A new audit by researcher Artus Krohn-Grimberghe challenges the fundamental validity of MedCalc-Bench, a standard benchmark for evaluating large language models (LLMs) on clinical calculator tasks. The paper reveals a systematic audit uncovered over 20 critical errors in the benchmark's calculator implementations, ranging from inaccurate formulas to runtime bugs in a dataset previously published at NeurIPS. This calls into question the reliability of prior scores, where state-of-the-art direct prompting had plateaued around 35% and the best published approach using reinforcement learning (RL) with verifiable rewards reached 74%.

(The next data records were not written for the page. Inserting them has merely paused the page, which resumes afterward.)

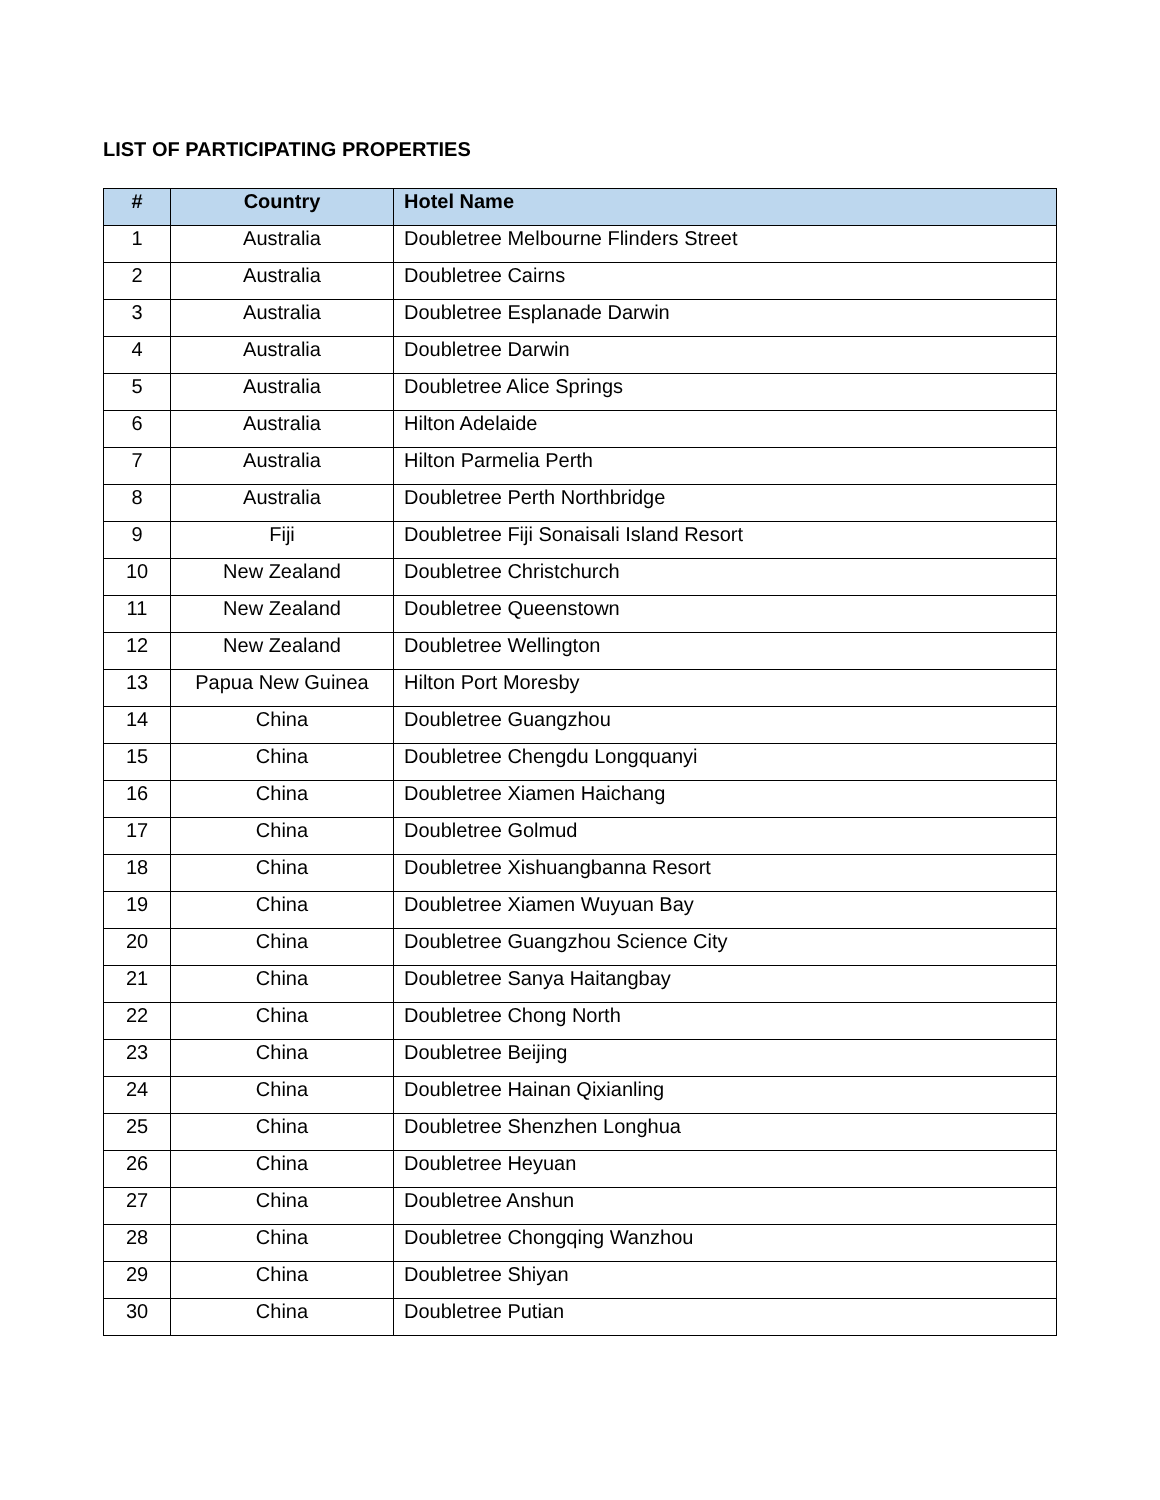LIST OF PARTICIPATING PROPERTIES
| # | Country | Hotel Name |
| --- | --- | --- |
| 1 | Australia | Doubletree Melbourne Flinders Street |
| 2 | Australia | Doubletree Cairns |
| 3 | Australia | Doubletree Esplanade Darwin |
| 4 | Australia | Doubletree Darwin |
| 5 | Australia | Doubletree Alice Springs |
| 6 | Australia | Hilton Adelaide |
| 7 | Australia | Hilton Parmelia Perth |
| 8 | Australia | Doubletree Perth Northbridge |
| 9 | Fiji | Doubletree Fiji Sonaisali Island Resort |
| 10 | New Zealand | Doubletree Christchurch |
| 11 | New Zealand | Doubletree Queenstown |
| 12 | New Zealand | Doubletree Wellington |
| 13 | Papua New Guinea | Hilton Port Moresby |
| 14 | China | Doubletree Guangzhou |
| 15 | China | Doubletree Chengdu Longquanyi |
| 16 | China | Doubletree Xiamen Haichang |
| 17 | China | Doubletree Golmud |
| 18 | China | Doubletree Xishuangbanna Resort |
| 19 | China | Doubletree Xiamen Wuyuan Bay |
| 20 | China | Doubletree Guangzhou Science City |
| 21 | China | Doubletree Sanya Haitangbay |
| 22 | China | Doubletree Chong North |
| 23 | China | Doubletree Beijing |
| 24 | China | Doubletree Hainan Qixianling |
| 25 | China | Doubletree Shenzhen Longhua |
| 26 | China | Doubletree Heyuan |
| 27 | China | Doubletree Anshun |
| 28 | China | Doubletree Chongqing Wanzhou |
| 29 | China | Doubletree Shiyan |
| 30 | China | Doubletree Putian |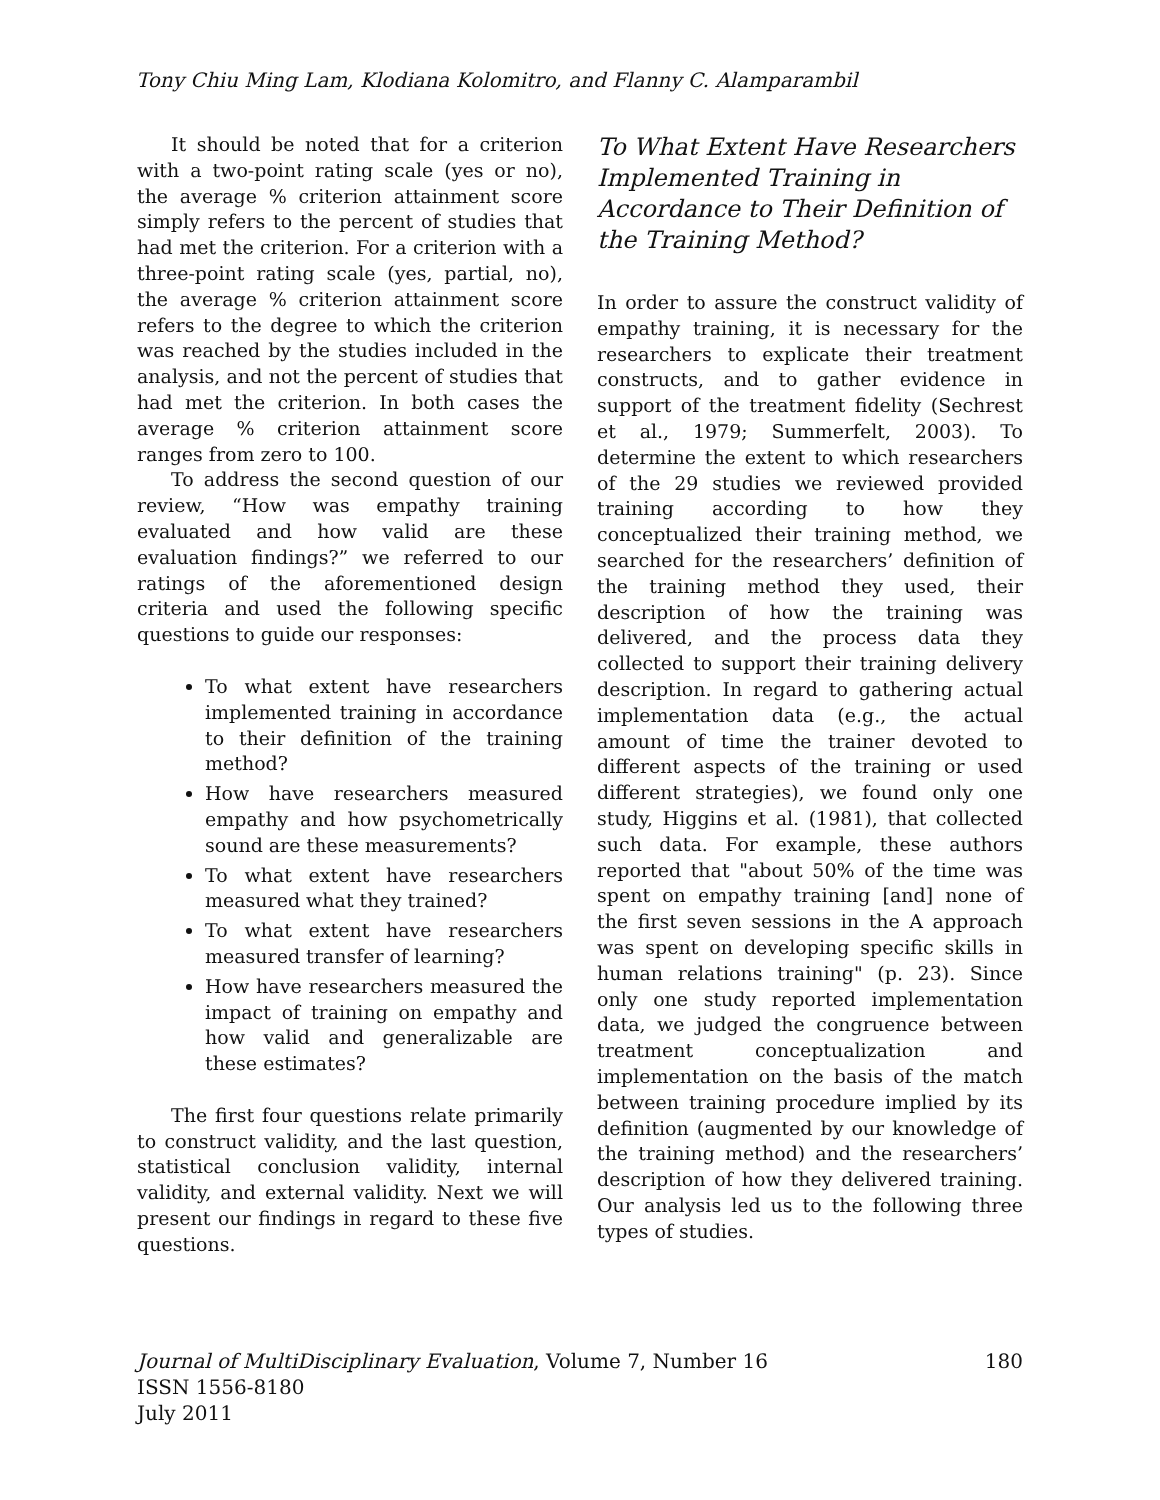Tony Chiu Ming Lam, Klodiana Kolomitro, and Flanny C. Alamparambil
It should be noted that for a criterion with a two-point rating scale (yes or no), the average % criterion attainment score simply refers to the percent of studies that had met the criterion. For a criterion with a three-point rating scale (yes, partial, no), the average % criterion attainment score refers to the degree to which the criterion was reached by the studies included in the analysis, and not the percent of studies that had met the criterion. In both cases the average % criterion attainment score ranges from zero to 100.
To address the second question of our review, “How was empathy training evaluated and how valid are these evaluation findings?” we referred to our ratings of the aforementioned design criteria and used the following specific questions to guide our responses:
To what extent have researchers implemented training in accordance to their definition of the training method?
How have researchers measured empathy and how psychometrically sound are these measurements?
To what extent have researchers measured what they trained?
To what extent have researchers measured transfer of learning?
How have researchers measured the impact of training on empathy and how valid and generalizable are these estimates?
The first four questions relate primarily to construct validity, and the last question, statistical conclusion validity, internal validity, and external validity. Next we will present our findings in regard to these five questions.
To What Extent Have Researchers Implemented Training in Accordance to Their Definition of the Training Method?
In order to assure the construct validity of empathy training, it is necessary for the researchers to explicate their treatment constructs, and to gather evidence in support of the treatment fidelity (Sechrest et al., 1979; Summerfelt, 2003). To determine the extent to which researchers of the 29 studies we reviewed provided training according to how they conceptualized their training method, we searched for the researchers’ definition of the training method they used, their description of how the training was delivered, and the process data they collected to support their training delivery description. In regard to gathering actual implementation data (e.g., the actual amount of time the trainer devoted to different aspects of the training or used different strategies), we found only one study, Higgins et al. (1981), that collected such data. For example, these authors reported that "about 50% of the time was spent on empathy training [and] none of the first seven sessions in the A approach was spent on developing specific skills in human relations training" (p. 23). Since only one study reported implementation data, we judged the congruence between treatment conceptualization and implementation on the basis of the match between training procedure implied by its definition (augmented by our knowledge of the training method) and the researchers’ description of how they delivered training. Our analysis led us to the following three types of studies.
180 Journal of MultiDisciplinary Evaluation, Volume 7, Number 16
ISSN 1556-8180
July 2011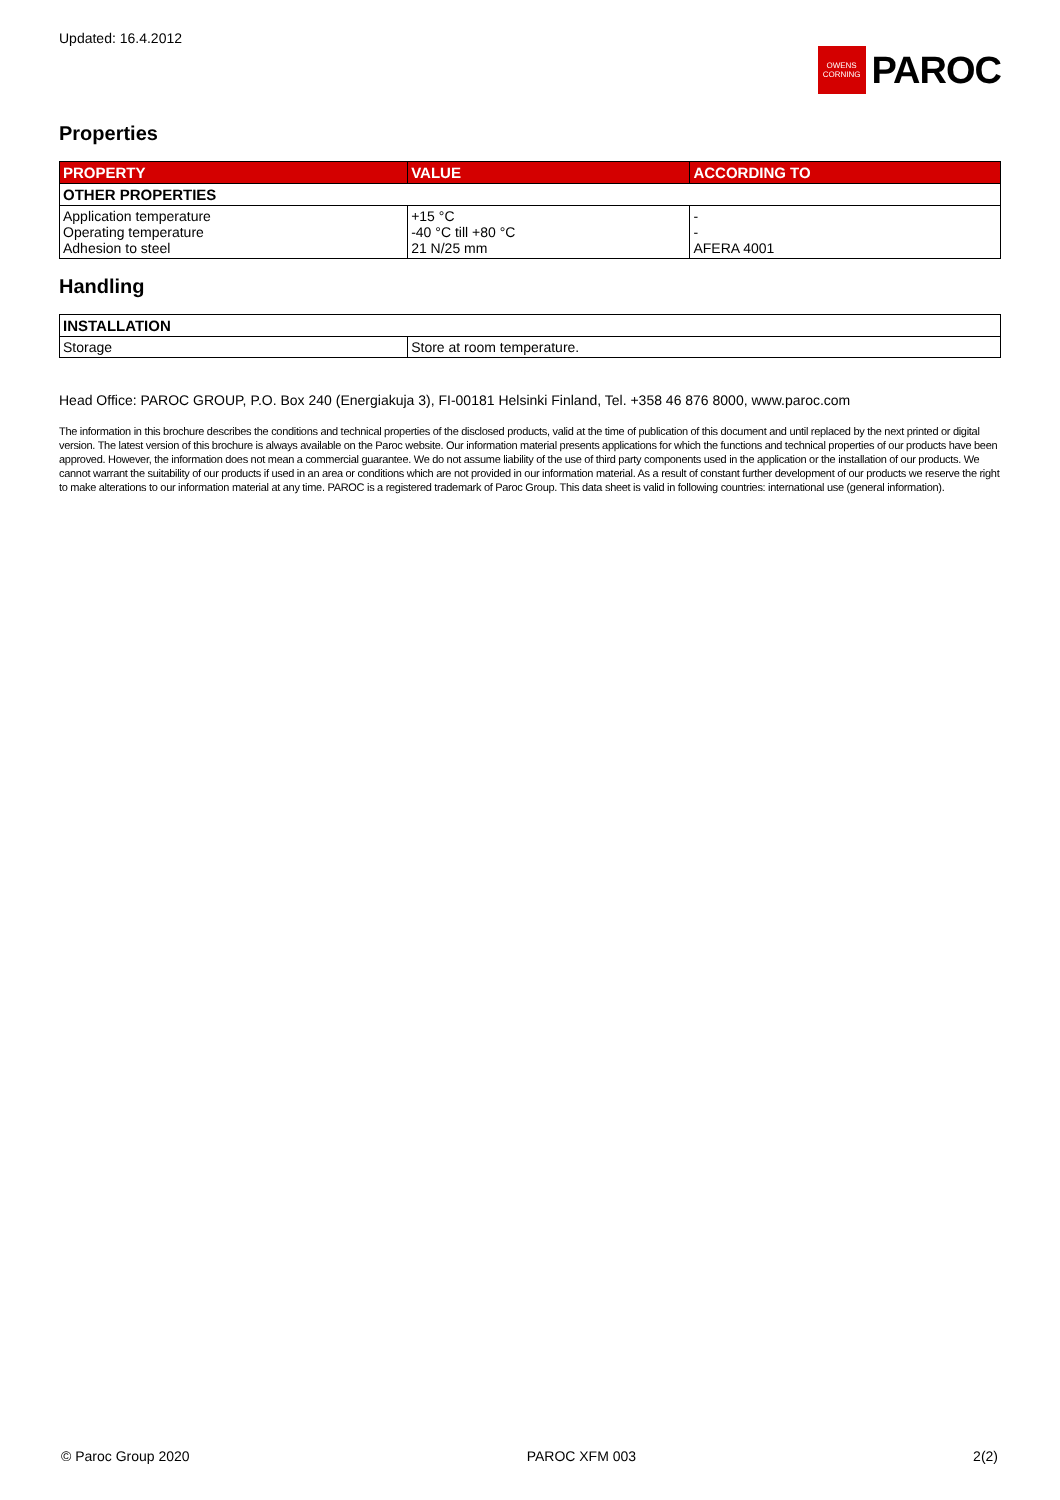Updated: 16.4.2012
OWENS CORNING
PAROC
Properties
| PROPERTY | VALUE | ACCORDING TO |
| --- | --- | --- |
| OTHER PROPERTIES | | |
| Application temperature Operating temperature Adhesion to steel | +15 °C -40 °C till +80 °C 21 N/25 mm | - - AFERA 4001 |
Handling
| INSTALLATION | |
| Storage | Store at room temperature. |
Head Office: PAROC GROUP, P.O. Box 240 (Energiakuja 3), FI-00181 Helsinki Finland, Tel. +358 46 876 8000, www.paroc.com
The information in this brochure describes the conditions and technical properties of the disclosed products, valid at the time of publication of this document and until replaced by the next printed or digital version. The latest version of this brochure is always available on the Paroc website. Our information material presents applications for which the functions and technical properties of our products have been approved. However, the information does not mean a commercial guarantee. We do not assume liability of the use of third party components used in the application or the installation of our products. We cannot warrant the suitability of our products if used in an area or conditions which are not provided in our information material. As a result of constant further development of our products we reserve the right to make alterations to our information material at any time. PAROC is a registered trademark of Paroc Group. This data sheet is valid in following countries: international use (general information).
© Paroc Group 2020 PAROC XFM 003 2(2)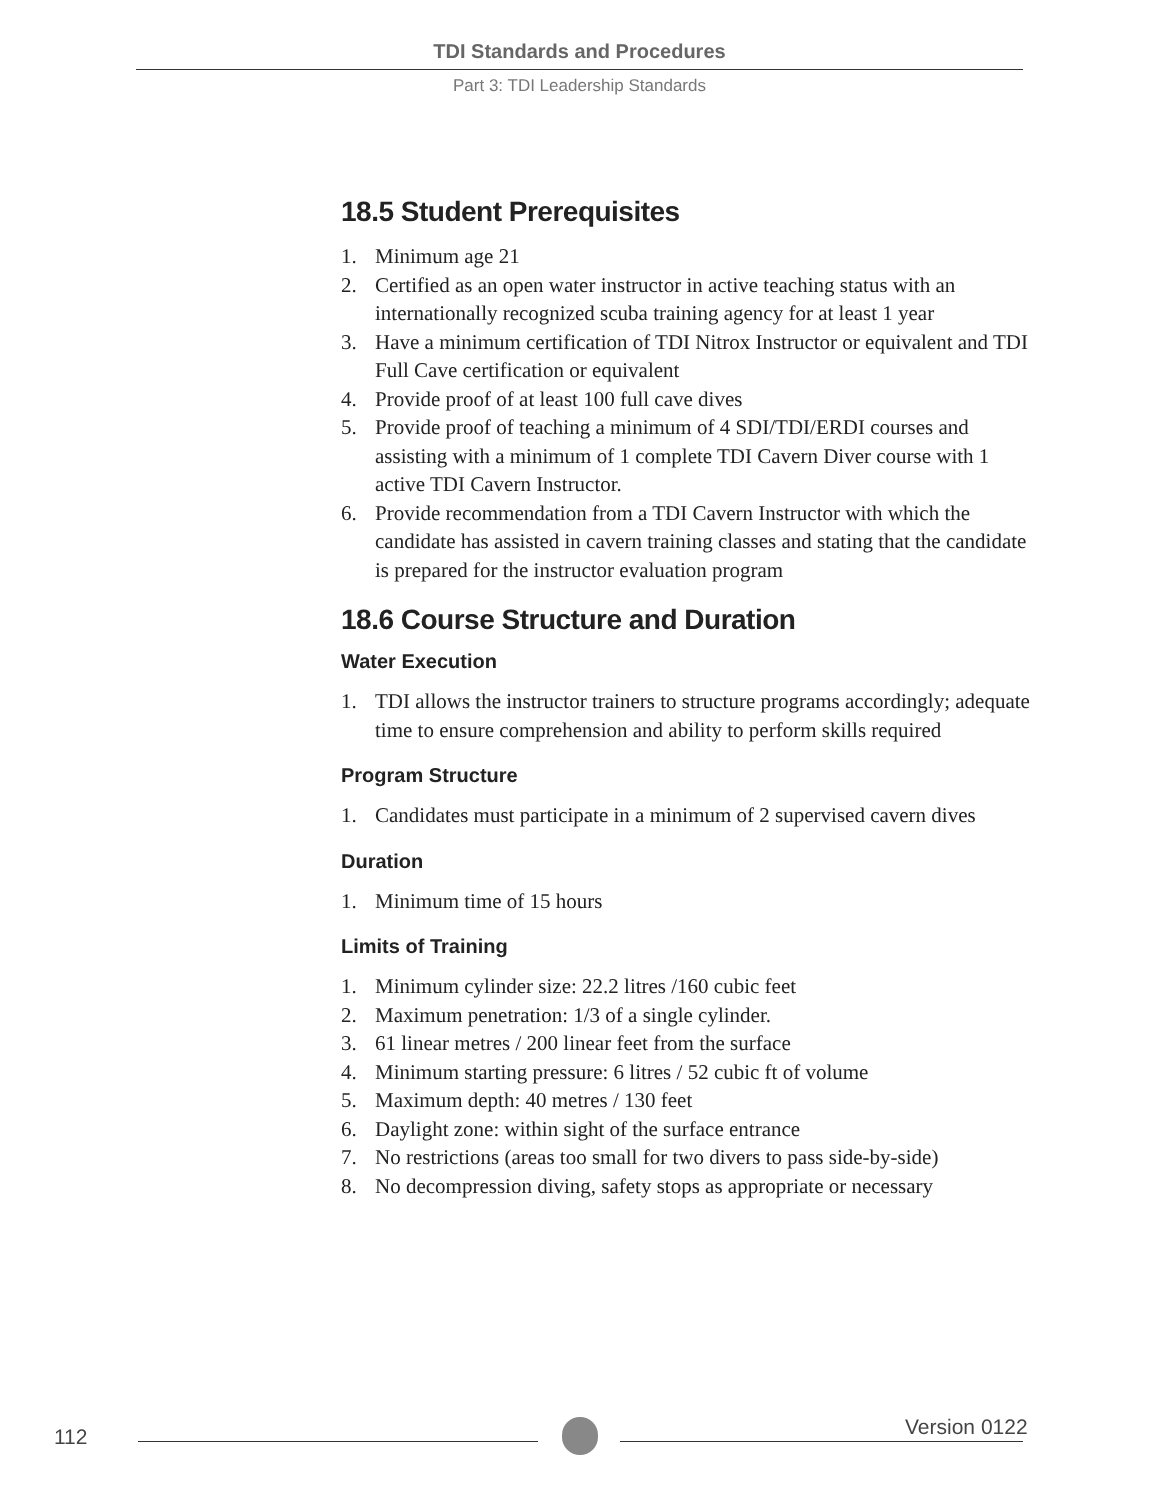TDI Standards and Procedures
Part 3: TDI Leadership Standards
18.5 Student Prerequisites
1. Minimum age 21
2. Certified as an open water instructor in active teaching status with an internationally recognized scuba training agency for at least 1 year
3. Have a minimum certification of TDI Nitrox Instructor or equivalent and TDI Full Cave certification or equivalent
4. Provide proof of at least 100 full cave dives
5. Provide proof of teaching a minimum of 4 SDI/TDI/ERDI courses and assisting with a minimum of 1 complete TDI Cavern Diver course with 1 active TDI Cavern Instructor.
6. Provide recommendation from a TDI Cavern Instructor with which the candidate has assisted in cavern training classes and stating that the candidate is prepared for the instructor evaluation program
18.6 Course Structure and Duration
Water Execution
1. TDI allows the instructor trainers to structure programs accordingly; adequate time to ensure comprehension and ability to perform skills required
Program Structure
1. Candidates must participate in a minimum of 2 supervised cavern dives
Duration
1. Minimum time of 15 hours
Limits of Training
1. Minimum cylinder size: 22.2 litres /160 cubic feet
2. Maximum penetration: 1/3 of a single cylinder.
3. 61 linear metres / 200 linear feet from the surface
4. Minimum starting pressure: 6 litres / 52 cubic ft of volume
5. Maximum depth: 40 metres / 130 feet
6. Daylight zone: within sight of the surface entrance
7. No restrictions (areas too small for two divers to pass side-by-side)
8. No decompression diving, safety stops as appropriate or necessary
112 Version 0122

The study's most significant finding is that the benchmark's framing is flawed. By simply providing the model with the calculator specification at inference time—an 'open-book' prompting approach—accuracy on models like GLM-4.6V and GLM-4.7 jumped from ~52% to 81-85%, outperforming all complex, fine-tuned RL systems without any additional training. Using GPT-5.2-Thinking established a performance upper bound of 95-97%, with residual errors linked to dataset issues. The results strongly indicate MedCalc-Bench primarily tests a model's ability to memorize formulas and perform arithmetic, not its clinical reasoning capabilities, and would be more accurately framed as an evaluation of tool-use proficiency.

Key Points
  • Audit found over 20 critical errors in formulas and code within the NeurIPS-published MedCalc-Bench dataset.
  • "Open-book" prompting (providing calculator specs) boosted GLM model accuracy from ~52% to 81-85%, beating all prior RL-trained systems.
  • The findings suggest the benchmark measures formula memorization and arithmetic, not clinical reasoning, reframing it as a tool-use evaluation.

Why It Matters

This forces a reevaluation of how we benchmark AI for specialized domains, prioritizing realistic tool-use over artificial memorization tasks.